Just wondering how they would argue it? I've written off all my hardware costs this year at 40% as recommended. The computer equipment easily matches that I'm sure. Some of the other stuff I couldn't even sell if I wanted to without a license. So I'm curious how they would go about verifying the depreciation?
 
I never mess with the taxman. They have more power than the police.

so you save 20% but when you come to sell. Or if you need to show how your business performs to get a mortgage or something and you write off assets in two years... hmm.

Neil.
 
I never mess with the taxman. They have more power than the police.

so you save 20% but when you come to sell. Or if you need to show how your business performs to get a mortgage or something and you write off assets in two years... hmm.

Neil.
Yes they are only answerable to the queen. They throw people down flights of stairs and shoot them on the hard shoulder of the motorway. I have no delusions. Just wondering realistically how much money you can write off in the annual accounts.
 
it really doesn’t matter how much you write off each year

eg buy a 10k pin in year 1 and sell for 4k in year 4. total loss £6k

with no depreciation you only get a tax benefit of the 6k loss in year 4


with 2.5k depreciation a year your save tax on 2.5k in each of years 1, 2 and 3. then in year 4 you’d have a gain of 1.5k. (asset sold for 4k against a book value of 2.5k). so total tax benefit still £6k.

all depreciation does is deliver the eventual tax saving over the life of the asset.
 
i should have added that it only needs to be reasonable at the outset for the taxman to accept it. nobody knows in advance how long an asset will be used for
 
Depreciation is generally not an allowable deduction against profits.
Capital allowances are what are allowable and have their own rules.
 
i should have added that it only needs to be reasonable at the outset for the taxman to accept it. nobody knows in advance how long an asset will be used for
Yeah that's what I figured, and in most reasonable cases 40% is normal. e.g. a keyboard or speakers are going to be worth 40% of the asking price as soon as you open the box
 
yeah but thats not the case of a pinball machine.

but hey dodge the tax and then complain about government supplied services shortly after!

Neil.
 
yeah but thats not the case of a pinball machine.

but hey dodge the tax and then complain about government supplied services shortly after!

Neil.
I've no intention of dodging the taxman....or of buying a pinball machine.
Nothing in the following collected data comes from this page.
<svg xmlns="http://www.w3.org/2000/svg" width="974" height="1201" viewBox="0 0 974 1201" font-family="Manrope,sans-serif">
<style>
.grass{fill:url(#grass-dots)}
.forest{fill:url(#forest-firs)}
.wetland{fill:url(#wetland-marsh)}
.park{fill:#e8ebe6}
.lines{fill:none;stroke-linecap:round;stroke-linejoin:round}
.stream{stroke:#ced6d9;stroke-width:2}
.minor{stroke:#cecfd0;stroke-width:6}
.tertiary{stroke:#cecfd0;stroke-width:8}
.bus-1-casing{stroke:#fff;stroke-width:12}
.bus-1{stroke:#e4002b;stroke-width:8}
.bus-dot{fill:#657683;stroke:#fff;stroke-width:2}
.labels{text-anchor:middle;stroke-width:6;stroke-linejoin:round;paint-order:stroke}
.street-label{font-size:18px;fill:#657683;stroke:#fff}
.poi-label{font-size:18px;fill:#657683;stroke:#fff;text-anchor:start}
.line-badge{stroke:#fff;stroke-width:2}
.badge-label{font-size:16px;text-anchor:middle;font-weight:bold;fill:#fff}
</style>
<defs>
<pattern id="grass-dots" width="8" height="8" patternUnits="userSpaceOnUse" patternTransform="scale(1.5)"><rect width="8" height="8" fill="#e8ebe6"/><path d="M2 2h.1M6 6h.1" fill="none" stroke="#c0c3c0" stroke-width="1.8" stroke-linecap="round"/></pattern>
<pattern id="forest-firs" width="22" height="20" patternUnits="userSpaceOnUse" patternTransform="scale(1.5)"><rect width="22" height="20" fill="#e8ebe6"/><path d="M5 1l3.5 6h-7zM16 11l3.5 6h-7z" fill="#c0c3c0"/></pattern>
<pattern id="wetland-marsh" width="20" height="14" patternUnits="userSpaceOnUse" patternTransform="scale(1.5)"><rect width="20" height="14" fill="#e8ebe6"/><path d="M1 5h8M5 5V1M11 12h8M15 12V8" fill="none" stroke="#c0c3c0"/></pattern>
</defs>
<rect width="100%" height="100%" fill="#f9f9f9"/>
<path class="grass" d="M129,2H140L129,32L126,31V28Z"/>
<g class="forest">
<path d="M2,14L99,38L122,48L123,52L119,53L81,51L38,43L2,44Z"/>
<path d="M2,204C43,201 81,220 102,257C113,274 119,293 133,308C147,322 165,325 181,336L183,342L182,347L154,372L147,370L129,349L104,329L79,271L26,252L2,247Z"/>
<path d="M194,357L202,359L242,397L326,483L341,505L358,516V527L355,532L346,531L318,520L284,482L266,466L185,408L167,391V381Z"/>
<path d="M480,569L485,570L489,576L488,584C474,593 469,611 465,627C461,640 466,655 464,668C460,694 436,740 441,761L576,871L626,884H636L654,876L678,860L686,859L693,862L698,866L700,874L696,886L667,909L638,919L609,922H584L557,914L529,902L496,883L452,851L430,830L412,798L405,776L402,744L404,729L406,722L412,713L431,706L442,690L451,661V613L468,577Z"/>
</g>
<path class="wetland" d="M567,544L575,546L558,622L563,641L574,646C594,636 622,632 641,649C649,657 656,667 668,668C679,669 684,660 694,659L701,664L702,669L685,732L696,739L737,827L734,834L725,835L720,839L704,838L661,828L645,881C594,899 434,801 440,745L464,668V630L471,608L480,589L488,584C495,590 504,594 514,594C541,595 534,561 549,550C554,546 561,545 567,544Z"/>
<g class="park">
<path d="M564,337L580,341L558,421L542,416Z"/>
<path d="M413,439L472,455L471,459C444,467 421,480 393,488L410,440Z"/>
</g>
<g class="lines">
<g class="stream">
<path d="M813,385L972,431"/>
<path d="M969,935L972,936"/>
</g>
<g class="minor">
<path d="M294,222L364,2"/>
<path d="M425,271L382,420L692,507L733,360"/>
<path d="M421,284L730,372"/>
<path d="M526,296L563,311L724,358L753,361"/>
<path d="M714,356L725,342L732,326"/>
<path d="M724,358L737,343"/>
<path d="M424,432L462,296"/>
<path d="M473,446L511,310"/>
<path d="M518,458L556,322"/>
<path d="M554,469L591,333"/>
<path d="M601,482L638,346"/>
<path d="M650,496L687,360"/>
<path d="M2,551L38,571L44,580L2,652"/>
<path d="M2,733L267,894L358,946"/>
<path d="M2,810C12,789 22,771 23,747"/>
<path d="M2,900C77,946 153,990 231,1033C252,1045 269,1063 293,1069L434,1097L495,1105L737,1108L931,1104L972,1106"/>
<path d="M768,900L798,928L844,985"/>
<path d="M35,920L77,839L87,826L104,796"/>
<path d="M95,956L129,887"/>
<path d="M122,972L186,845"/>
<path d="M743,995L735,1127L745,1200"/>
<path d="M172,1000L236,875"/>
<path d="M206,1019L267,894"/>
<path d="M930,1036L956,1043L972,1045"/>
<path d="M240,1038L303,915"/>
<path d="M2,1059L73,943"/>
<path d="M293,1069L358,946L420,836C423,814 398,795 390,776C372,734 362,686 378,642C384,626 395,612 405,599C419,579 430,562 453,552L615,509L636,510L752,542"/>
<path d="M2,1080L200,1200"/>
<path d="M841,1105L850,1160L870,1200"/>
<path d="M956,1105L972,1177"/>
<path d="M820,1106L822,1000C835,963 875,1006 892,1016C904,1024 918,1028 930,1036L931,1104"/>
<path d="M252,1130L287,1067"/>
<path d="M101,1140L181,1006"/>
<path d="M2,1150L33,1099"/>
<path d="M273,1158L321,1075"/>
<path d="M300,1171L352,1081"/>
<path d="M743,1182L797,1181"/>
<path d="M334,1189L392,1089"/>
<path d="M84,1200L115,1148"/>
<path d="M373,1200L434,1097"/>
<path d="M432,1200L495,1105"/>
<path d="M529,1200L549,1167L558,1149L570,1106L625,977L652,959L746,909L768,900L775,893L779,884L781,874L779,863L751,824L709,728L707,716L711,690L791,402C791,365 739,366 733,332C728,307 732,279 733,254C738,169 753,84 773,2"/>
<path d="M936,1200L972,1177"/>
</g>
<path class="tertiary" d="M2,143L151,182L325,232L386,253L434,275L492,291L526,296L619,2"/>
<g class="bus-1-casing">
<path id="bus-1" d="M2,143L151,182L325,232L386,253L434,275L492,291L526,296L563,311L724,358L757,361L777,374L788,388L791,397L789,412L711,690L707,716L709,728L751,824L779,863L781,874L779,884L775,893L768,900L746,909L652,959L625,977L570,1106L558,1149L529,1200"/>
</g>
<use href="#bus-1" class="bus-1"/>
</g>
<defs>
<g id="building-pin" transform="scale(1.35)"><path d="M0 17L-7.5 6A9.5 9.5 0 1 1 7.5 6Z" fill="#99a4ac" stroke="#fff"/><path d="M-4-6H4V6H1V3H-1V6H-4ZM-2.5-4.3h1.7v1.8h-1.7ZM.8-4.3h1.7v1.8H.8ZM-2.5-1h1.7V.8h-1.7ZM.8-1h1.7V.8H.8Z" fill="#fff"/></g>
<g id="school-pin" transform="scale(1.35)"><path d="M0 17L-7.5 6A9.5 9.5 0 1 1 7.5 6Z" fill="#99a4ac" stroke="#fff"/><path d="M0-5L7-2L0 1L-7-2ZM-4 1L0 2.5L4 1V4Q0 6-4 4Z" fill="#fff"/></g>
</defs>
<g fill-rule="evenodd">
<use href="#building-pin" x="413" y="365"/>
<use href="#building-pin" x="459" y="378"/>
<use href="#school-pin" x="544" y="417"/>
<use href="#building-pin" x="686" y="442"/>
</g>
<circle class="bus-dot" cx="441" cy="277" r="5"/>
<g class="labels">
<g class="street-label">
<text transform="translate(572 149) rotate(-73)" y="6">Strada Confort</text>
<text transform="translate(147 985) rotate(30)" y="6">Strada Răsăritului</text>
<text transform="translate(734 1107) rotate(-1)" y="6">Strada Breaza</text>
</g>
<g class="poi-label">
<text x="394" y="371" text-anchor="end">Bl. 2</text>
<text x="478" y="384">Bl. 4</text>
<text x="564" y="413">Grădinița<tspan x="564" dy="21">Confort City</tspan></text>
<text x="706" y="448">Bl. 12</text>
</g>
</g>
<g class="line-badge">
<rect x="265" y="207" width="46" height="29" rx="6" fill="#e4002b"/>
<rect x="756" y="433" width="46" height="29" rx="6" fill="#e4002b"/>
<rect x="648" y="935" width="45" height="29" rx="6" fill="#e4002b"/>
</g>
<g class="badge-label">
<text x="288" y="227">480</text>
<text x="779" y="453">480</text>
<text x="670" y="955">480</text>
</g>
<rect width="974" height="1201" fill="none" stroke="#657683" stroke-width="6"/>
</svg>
It's more of a hypothetical question as to how you deal with tangible assets that buck the norm by appreciating rather than depreciating.
 
So let's say you owned an arcade full of pinball machines, you would only pay capital gains tax on selling those machines. But am I right in thinking that every year when you do your accounts you would need to add the amount of appreciation to the company assets and pay corporation tax on that as well?
 
you can revalue an asset at any time in your accounts but you only pay cgt once the profit is realised, ie you sell the asset.
 
the unrealised profit is held in a revaluation reserve account. companies do it every so often with commonly appreciating assets such as buildings and land, stock market shares etc.

If you were holding pins in a company. you’d just depreciate, no point in revaluing unless you were trying to raise a loan against assets.